# Work item
In the material below, find the line containing "thumb ip: (337, 208)" and the line containing "pinky dip: (343, 298)", then reproduce exactly both of them and every line between, and nothing else.

____ Recorded data

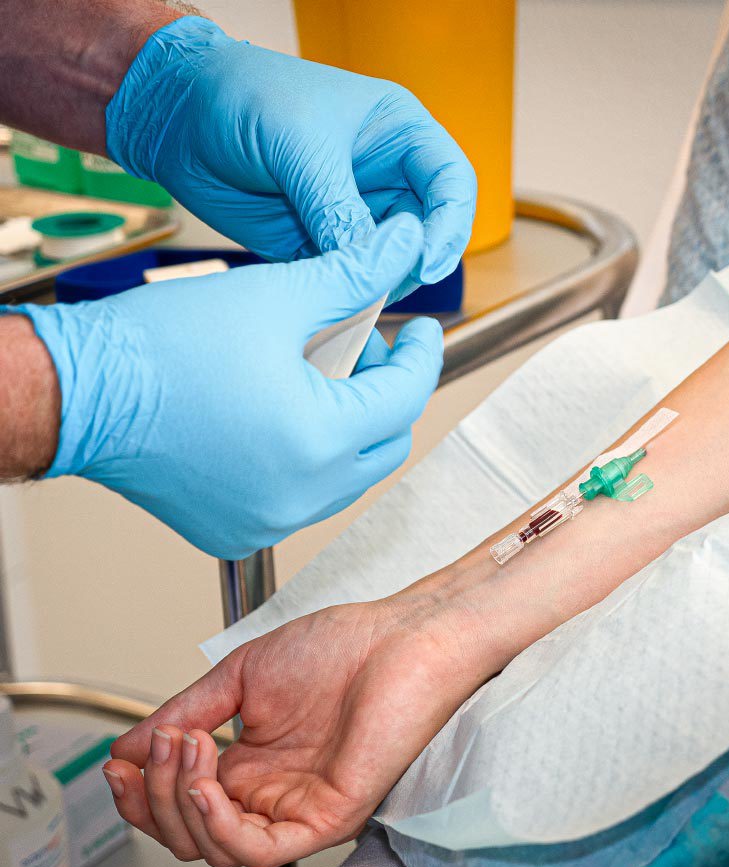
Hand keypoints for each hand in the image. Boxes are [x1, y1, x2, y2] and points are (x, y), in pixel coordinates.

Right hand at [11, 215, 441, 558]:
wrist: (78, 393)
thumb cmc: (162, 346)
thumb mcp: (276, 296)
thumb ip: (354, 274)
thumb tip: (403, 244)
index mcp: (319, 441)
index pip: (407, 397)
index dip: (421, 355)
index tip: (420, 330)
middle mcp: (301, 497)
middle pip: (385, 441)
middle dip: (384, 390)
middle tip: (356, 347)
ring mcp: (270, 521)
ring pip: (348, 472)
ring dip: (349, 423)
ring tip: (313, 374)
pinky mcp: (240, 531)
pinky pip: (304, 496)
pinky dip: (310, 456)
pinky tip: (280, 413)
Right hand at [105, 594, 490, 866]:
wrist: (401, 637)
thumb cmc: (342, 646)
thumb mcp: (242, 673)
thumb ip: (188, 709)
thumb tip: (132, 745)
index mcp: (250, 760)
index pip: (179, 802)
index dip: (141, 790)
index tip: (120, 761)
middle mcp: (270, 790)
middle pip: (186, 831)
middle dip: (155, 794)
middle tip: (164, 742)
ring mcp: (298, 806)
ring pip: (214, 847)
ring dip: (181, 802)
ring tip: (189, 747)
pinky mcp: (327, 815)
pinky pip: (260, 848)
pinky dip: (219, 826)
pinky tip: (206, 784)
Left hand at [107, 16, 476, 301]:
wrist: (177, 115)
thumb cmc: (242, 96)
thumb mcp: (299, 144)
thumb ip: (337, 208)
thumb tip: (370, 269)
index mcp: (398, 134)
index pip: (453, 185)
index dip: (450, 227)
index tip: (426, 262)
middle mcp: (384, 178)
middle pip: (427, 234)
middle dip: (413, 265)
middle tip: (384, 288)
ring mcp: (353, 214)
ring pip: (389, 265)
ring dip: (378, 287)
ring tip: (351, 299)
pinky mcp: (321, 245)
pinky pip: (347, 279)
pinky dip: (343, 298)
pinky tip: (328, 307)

________
____ Recorded data

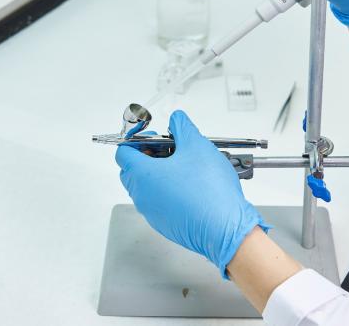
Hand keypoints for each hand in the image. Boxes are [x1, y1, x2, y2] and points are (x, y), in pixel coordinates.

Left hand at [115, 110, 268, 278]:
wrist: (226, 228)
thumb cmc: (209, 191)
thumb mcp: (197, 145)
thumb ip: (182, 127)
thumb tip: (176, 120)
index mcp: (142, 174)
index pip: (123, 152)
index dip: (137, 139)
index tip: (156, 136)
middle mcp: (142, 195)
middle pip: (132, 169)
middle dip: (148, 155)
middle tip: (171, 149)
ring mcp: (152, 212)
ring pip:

________
____ Recorded data

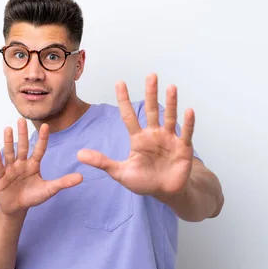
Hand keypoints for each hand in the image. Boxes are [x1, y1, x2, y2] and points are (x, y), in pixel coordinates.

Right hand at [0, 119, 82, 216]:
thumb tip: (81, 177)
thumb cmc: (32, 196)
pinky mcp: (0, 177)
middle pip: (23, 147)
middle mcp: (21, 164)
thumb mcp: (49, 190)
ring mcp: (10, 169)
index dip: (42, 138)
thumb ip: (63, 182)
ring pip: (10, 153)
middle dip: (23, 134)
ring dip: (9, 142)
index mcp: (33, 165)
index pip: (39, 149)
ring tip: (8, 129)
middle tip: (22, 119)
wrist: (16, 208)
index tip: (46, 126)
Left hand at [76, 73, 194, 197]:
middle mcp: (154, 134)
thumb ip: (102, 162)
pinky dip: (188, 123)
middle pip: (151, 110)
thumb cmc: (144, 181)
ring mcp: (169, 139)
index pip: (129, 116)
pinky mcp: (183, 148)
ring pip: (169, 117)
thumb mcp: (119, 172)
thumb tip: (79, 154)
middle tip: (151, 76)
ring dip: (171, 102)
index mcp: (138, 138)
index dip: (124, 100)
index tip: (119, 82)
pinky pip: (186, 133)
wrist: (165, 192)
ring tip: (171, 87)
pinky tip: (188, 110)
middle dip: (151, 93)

________

# Response below
thumb ip: (337, 208)
thumb tip: (370, 269)
index mcp: (398, 134)
index pip: (453, 185)
index dip: (450, 227)
index tip: (426, 262)
middle mcp: (384, 178)
middle pip: (427, 234)
middle dip: (413, 265)
middle tip: (384, 288)
ring mcp: (353, 214)
ring pip: (389, 265)
ring dip: (378, 287)
ring tip: (351, 299)
pinky mcp: (321, 245)
pinky pip: (347, 279)
pinky dip: (343, 298)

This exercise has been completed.